The Food and Drug Administration does have a system, Medwatch, that lets doctors and patients report problems that they think are adverse events from drugs already on the market. But it’s a passive system that waits for reports instead of actively surveying patients. Many people don’t know about it, and it has failed to catch some important adverse events, Dr. Basch said.
A better approach, he says, would be to have large numbers of patients filling out questionnaires before and after drugs are marketed. In an e-mail message, he said, “For example, in the postmarket setting we could ask 5,000 selected patients starting Bextra to report monthly (you would have reported the mouth sore without knowing if relevant or not, and this would then be pieced together with other reports).”
If patients had been asked to report their symptoms while the drug was still being tested, he added, problems might have been detected before it was even approved.
Gathering the patients’ information would cost money, but not much compared with the overall cost of drug development and clinical trials, Dr. Basch said, adding that it would also save money by heading off potentially expensive problems.
Dr. Basch said he was surprised to find drug companies enthusiastic about his research.
“You’d think it would not be appealing to them, because you’re generating more adverse events,” he said. “But the grade of the data is superior. You catch a lot of baseline symptoms before people start the drug, so you can understand what’s probably related to the drug versus what’s related to the patient’s arthritis or whatever they had before the trial.”
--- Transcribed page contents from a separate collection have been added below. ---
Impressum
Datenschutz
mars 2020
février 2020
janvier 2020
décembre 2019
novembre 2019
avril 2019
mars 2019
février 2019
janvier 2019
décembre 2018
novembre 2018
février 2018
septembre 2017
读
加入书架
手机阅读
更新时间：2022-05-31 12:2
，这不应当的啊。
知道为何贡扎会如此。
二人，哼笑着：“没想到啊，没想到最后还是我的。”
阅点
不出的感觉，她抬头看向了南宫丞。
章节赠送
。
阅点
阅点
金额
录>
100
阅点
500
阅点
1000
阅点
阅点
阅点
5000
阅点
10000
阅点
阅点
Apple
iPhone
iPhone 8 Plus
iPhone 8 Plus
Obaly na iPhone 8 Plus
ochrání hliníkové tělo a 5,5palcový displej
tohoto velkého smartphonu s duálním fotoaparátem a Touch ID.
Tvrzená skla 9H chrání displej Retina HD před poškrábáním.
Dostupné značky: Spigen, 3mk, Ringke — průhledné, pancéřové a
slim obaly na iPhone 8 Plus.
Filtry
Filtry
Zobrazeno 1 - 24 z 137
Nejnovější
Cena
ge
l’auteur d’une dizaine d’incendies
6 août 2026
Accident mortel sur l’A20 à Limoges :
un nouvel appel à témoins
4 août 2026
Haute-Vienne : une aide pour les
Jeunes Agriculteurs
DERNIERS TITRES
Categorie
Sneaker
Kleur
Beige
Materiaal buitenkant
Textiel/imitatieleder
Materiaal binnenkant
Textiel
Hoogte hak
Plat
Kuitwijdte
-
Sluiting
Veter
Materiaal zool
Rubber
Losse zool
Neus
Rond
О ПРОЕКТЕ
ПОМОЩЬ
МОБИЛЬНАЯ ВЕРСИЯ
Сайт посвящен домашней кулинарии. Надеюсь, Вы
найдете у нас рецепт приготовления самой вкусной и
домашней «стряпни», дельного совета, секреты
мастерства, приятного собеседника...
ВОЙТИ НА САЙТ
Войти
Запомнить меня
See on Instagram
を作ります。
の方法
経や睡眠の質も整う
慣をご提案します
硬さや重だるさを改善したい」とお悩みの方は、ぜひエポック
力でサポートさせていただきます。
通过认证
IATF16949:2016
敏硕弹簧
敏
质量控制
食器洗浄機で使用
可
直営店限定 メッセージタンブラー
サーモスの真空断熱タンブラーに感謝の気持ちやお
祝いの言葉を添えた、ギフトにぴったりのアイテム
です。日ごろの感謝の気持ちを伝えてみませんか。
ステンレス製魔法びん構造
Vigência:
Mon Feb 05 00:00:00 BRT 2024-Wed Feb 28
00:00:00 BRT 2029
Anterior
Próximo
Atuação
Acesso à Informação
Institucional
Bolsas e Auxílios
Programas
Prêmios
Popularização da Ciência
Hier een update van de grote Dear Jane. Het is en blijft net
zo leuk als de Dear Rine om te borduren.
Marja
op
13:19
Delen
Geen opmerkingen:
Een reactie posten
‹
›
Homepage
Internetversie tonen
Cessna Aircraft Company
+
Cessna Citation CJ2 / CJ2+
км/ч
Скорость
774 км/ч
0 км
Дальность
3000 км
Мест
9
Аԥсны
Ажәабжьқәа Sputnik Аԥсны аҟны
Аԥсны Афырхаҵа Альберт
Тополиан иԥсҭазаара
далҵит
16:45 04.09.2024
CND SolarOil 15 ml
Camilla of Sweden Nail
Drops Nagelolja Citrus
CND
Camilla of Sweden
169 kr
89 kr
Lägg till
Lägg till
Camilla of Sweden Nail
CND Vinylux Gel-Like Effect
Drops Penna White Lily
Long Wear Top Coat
Although the regular reporting may sound like a nuisance for patients, researchers find that many people are eager to have their say. In one study, Dr. Basch said, subjects “typed volumes” into a small online text box, even though they couldn’t see what they were typing after the first few sentences.
“We’d get two pages of stream of consciousness,” Dr. Basch said. “The clinicians became overwhelmed.”
The challenge is to create surveys that focus on what’s relevant — and yet still provide a way to describe symptoms the researchers hadn’t anticipated. Dr. Basch is working on it, for the National Cancer Institute.
“Patients have a lot to say,” Dr. Basch said.
We’re just waiting for someone to listen.